Die größte Herausforderung liegt in einer Gefährdung des wissenschaftlichen Ethos. Diese Herausforderung werden wir nicht als Gegenstand politischer Auseinandersetzung erleben. Die Gefährdung findet vielmehr in der Existenz der zahlreichen Ethik-Kommissionen und Ethik-Räte einen gewissen institutionellen Widerhall, aber sie ist mit dem amtlichen Statuieren ethischer Grundsätze allein nicht aufzuhalten.
Die Rolle der Ethik-Kommissionen
Ob und wie denn solche Grundsätze denkbar sind, wäre ja erst noch die Frage. Verhaltenskodizes, Compliance-Bekenntnisse, Best-Practice-Papiere und Hochglanz-Leitbilder ersetzen die Antwort schon deshalb nicht, weil sie die Grundsatzfrage nach der Existenz ethischer Grundsätze gar nicht stellen.

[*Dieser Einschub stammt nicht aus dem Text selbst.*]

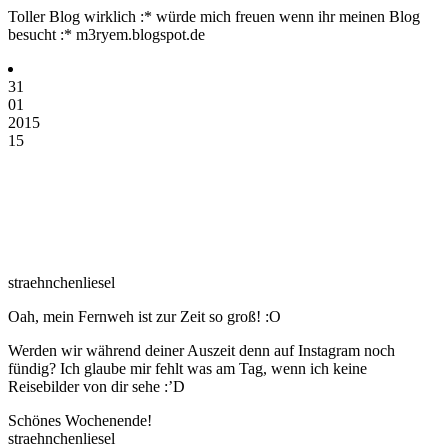
Toller Blog wirklich :* würde mich freuen wenn ihr meinen Blog
besucht :* m3ryem.blogspot.de
31
01
2015
15
straehnchenliesel
Oah, mein Fernweh ist zur Zeit so groß! :O
Werden wir während deiner Auszeit denn auf Instagram noch
fündig? Ich glaube mir fehlt was am Tag, wenn ich keine
Reisebilder von dir sehe :’D
Schönes Wochenende!
straehnchenliesel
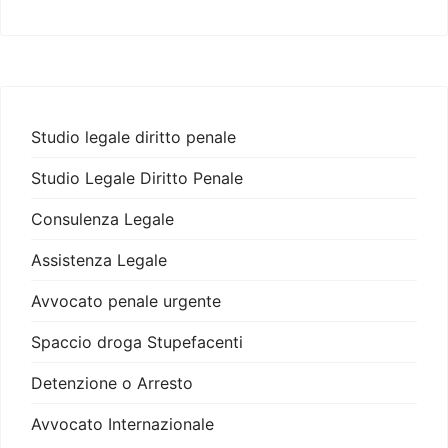
Studio legale diritto penale
Studio Legale Diritto Penale
Consulenza Legale
Assistenza Legale
Avvocato penale urgente
Spaccio droga Stupefacenti
Detenzione o Arresto
Avvocato Internazionale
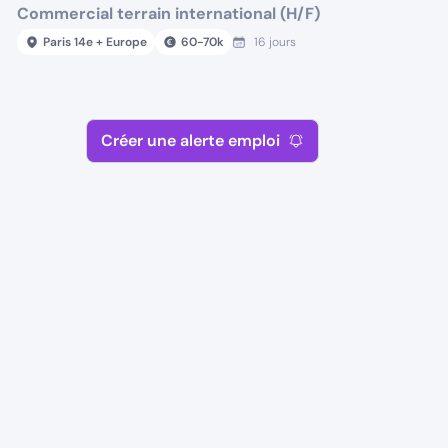
Commercial terrain international (H/F)
Paris 14e + Europe
60
-
70
k
16 jours
Créer une alerte emploi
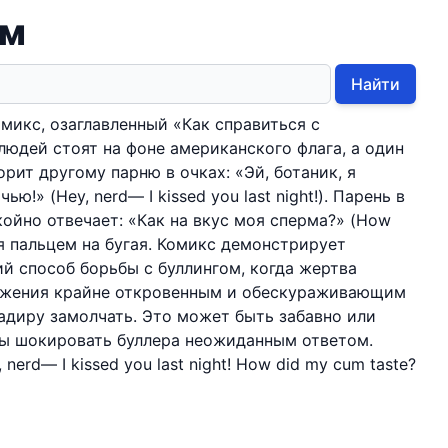
ом
Найти
микс, озаглавленный «Как справиться с
людей стоят на фоне американского флага, а один
орит другому парню в очках: «Эй, ботаник, я
ю!» (Hey, nerd— I kissed you last night!). Парень в
койно отвечает: «Как на вкус моя сперма?» (How
ая пальцем на бугая. Комикс демонстрирует
 способ борьбы с буллингом, когда жертва
нижения крайне откровенным и обескураживающим
диру замолчать. Это может быть забавно или
обы шокировать буллера неожиданным ответом.
, nerd— I kissed you last night! How did my cum taste?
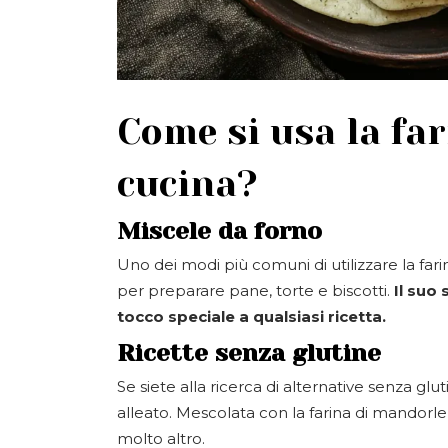
Come si usa la far
cucina?
Miscele da forno
Uno dei modi più comuni di utilizzare la fari
per preparare pane, torte e biscotti.
Il suo
tocco speciale a qualsiasi ricetta.
Ricette senza glutine
Se siete alla ricerca di alternative senza glu
alleato. Mescolata con la farina di mandorle 
molto altro.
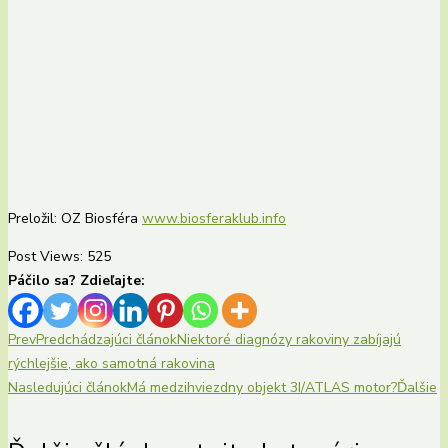
Preložil: OZ Biosféra
www.biosferaklub.info
Post Views:
525
Páčilo sa? Zdieľajte:
Prev
Predchádzajúci článok
Niektoré diagnózy rakoviny zabíjajú
rýchlejšie, ako samotná rakovina
Nasledujúci článok
Má medzihviezdny objekt 3I/ATLAS motor?
Ďalšie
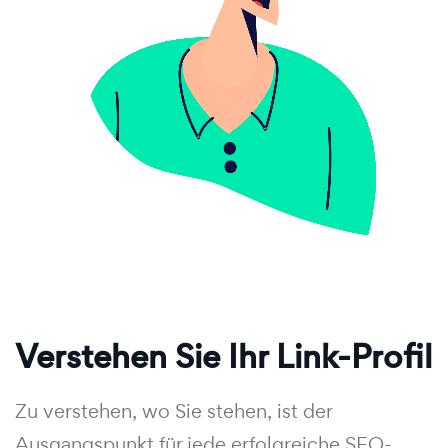
Verstehen Sie Ihr Link-Profil
Zu verstehen, wo Sie stehen, ist der
Ausgangspunkt für jede erfolgreiche SEO-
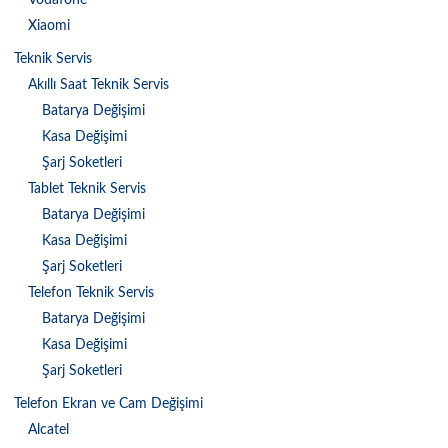
Vodafone
Xiaomi
Teknik Servis
Akıllı Saat Teknik Servis
Batarya Değişimi
Kasa Değişimi
Şarj Soketleri
Tablet Teknik Servis
Batarya Değişimi
Kasa Değişimi
Şarj Soketleri
Telefon Teknik Servis
Batarya Değişimi
Kasa Değişimi
Şarj Soketleri
Telefon Ekran ve Cam Değişimi
Alcatel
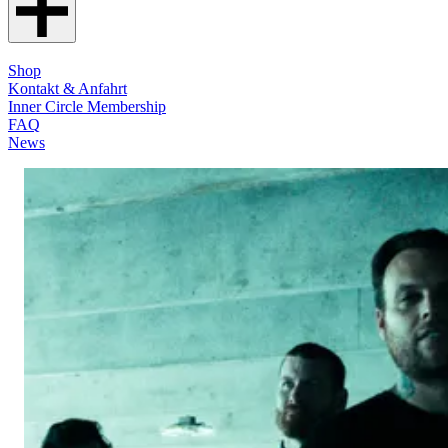
Shop
Kontakt & Anfahrt
Inner Circle Membership
FAQ
News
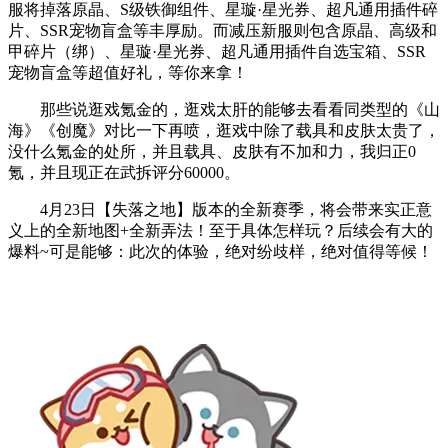
服将掉落原晶、S级铁御组件、星璇·星光券、超凡通用插件碎
片、SSR宠物盲盒等丰厚励。而减压新服则包含原晶、高级和
甲碎片（绑）、星璇·星光券、超凡通用插件自选宝箱、SSR
宠物盲盒等超值好礼，等你来拿！
那些说逛戏氪金的，逛戏太肝的能够去看看同类型的《山
海》《创魔》对比一下再喷，逛戏中除了载具和皮肤太贵了，
没什么氪金的处所，并且载具、皮肤有不加和力，我归正0
氪，并且现正在武拆评分60000。
4月23日【失落之地】版本的全新赛季，将会带来实正意
义上的全新地图+全新弄法！至于具体怎样玩？后续会有大的
爆料~可是能够：此次的体验，绝对纷歧样，绝对值得等候！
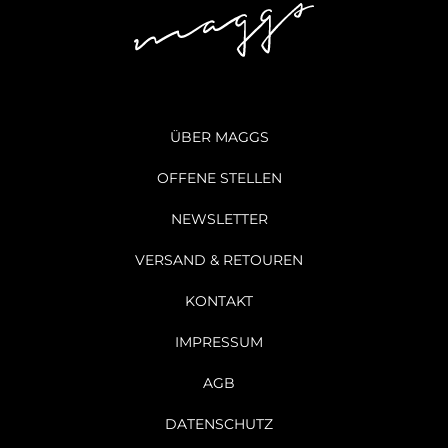
ÜBER MAGGS
OFFENE STELLEN
NEWSLETTER
VERSAND & RETOUREN
KONTAKT
IMPRESSUM
AGB
DATENSCHUTZ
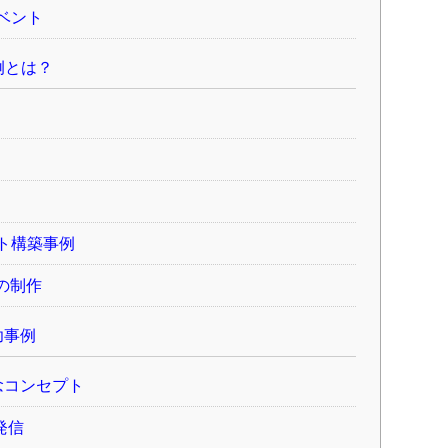
ベント
例とは？
ト構築事例
の制作
功事例
念コンセプト
発信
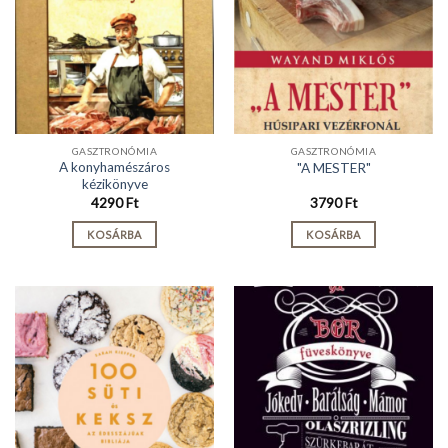
GASZTRONÓMIA
GASZTRONÓMIA
A konyhamészáros
"A MESTER"
kézikönyve
4290
Ft
3790
Ft
KOSÁRBA
KOSÁRBA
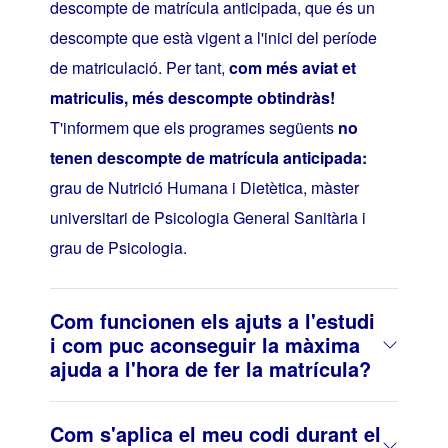
descompte de matrícula anticipada, que és un
descompte que està vigent a l'inici del període
de matriculació. Per tant,
com més aviat et
matriculis, més descompte obtindràs!
T'informem que els programes següents
no
tenen descompte de matrícula anticipada:
grau de Nutrició Humana i Dietètica, màster
universitari de Psicologia General Sanitària i
grau de Psicologia.
Com funcionen els ajuts a l'estudi
i com puc aconseguir la màxima
ajuda a l'hora de fer la matrícula?
Com s'aplica el meu codi durant el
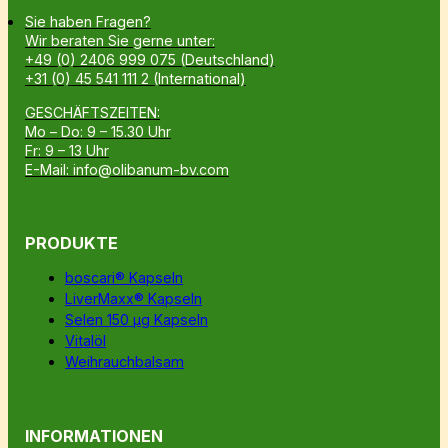
Sie haben Fragen?
Wir beraten Sie gerne unter:
+49 (0) 2406 999 075 (Deutschland)
+31 (0) 45 541 111 2 (International)
GESCHÄFTSZEITEN:
Mo – Do: 9 – 15.30 Uhr
Fr: 9 – 13 Uhr
E-Mail: info@olibanum-bv.com
PRODUKTE
boscari® Kapseln
LiverMaxx® Kapseln
Selen 150 µg Kapseln
Vitalöl
Weihrauchbalsam
INFORMATIONEN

Oft genug erschöpfen sich die Berichte und Empfehlungen der öffentlichen Ethik- Einrichtungen in praktischen Ratschlägen, die das Niveau banaler Vereinsregeln kaum erreichen. Ethik in der Wissenschaft verlangt nach mehr: nach einer Reflexion des Ethik-Begriffs unter den Bedingungen einer entmystifizierten Wissenschaft, nach methodischer Stringenz und inhaltlicher Konsistenz und erst dann nach praktischen Verhaltensanweisungen.
Nur so ist Ethik in der Wissenschaft vorstellbar, nur als wissenschaftlich fundierte Ethik vermag sie in der Wissenschaft Akzeptanz zu finden und Orientierung zu geben. Verstehen Sie mich nicht falsch: Mir geht es nicht darum, die Arbeit der Ethik-Kommissionen oder die ihrer Mitglieder zu kritisieren. Kritik verdienen die erteilten Aufträge und Einsetzungsbeschlüsse. Die kollegiale Zusammensetzung der Kommissionen soll wissenschaftliche und gesellschaftliche Vielfalt abbilden, aber ist Ethik ein Produkt von gesellschaftlichen Mehrheitsüberzeugungen? Ihr gesammelter Sachverstand soll für ethische Autorität bürgen, aber dienen die Kommissionen letztlich nicht doch nur dem politischen System als Legitimationsersatz? In einzelnen Fällen sollen die Kommissionen nur, oder wie es auch heißt: "vornehmlich", auf einem besonders ethikrelevanten Feld, namentlich den Lebenswissenschaften, tätig sein. Aber verkommt mit dieser Einschränkung nicht die Arbeit des Gremiums zum Ethik-Service des Fachgesetzgebers? Die Ethik-Kommissionen soll und wird es weiterhin geben - hoffentlich. Hoffentlich reift aber auch die Erkenntnis, dass sie alleine der zunehmenden Gefährdung des wissenschaftlichen Ethos nicht Einhalt gebieten können. Dazu ist mehr erforderlich. Um dieser Gefährdung zu begegnen, sind wir alle gefordert.
Fehlendes ethisches Bewusstsein
Dass eine gefährliche Schieflage entsteht, Veränderungen im Gange sind, offenbart sich durchaus öffentlichkeitswirksam schon im vereinzelten Fehlverhalten einzelner Wissenschaftler, die auf betrügerische Weise nach wissenschaftlichem Glanz ohne wissenschaftliche Tiefe streben. Plagiate, Datenmanipulationen und Titelhandel sind die traurigen Stichworte, die als Schlagzeilen ins Auge springen. Der Wandel zeigt sich aber auch mittelbar im beruflichen Verhalten von Absolventen, die eine wissenschaftliche Sozialisation erlebt haben.
Seit der Wirtschafts- und Finanzkrise wissen wir von gierigen Managern, denen ein ethisches Bewusstsein nicht abhanden kommen konnte, weil sie es nie hatten. Wir hören von britischen Ärzten, die sich von Frauen mit unerfülltem Kinderwunsch für jede künstliche Befruchtung mit einer Eizelle bezahlen lassen, die sie dann für Klon-Experimente verwenden. Sie alle sind wissenschaftlich ausgebildet. Wir müssen uns mit kommerziellen "Promotionsberatern" auseinandersetzen, die in einer juristischen Grauzone, oft genug aber auch schlichtweg illegal, ihr Unwesen treiben. Die Beispiele ließen sich fortsetzen.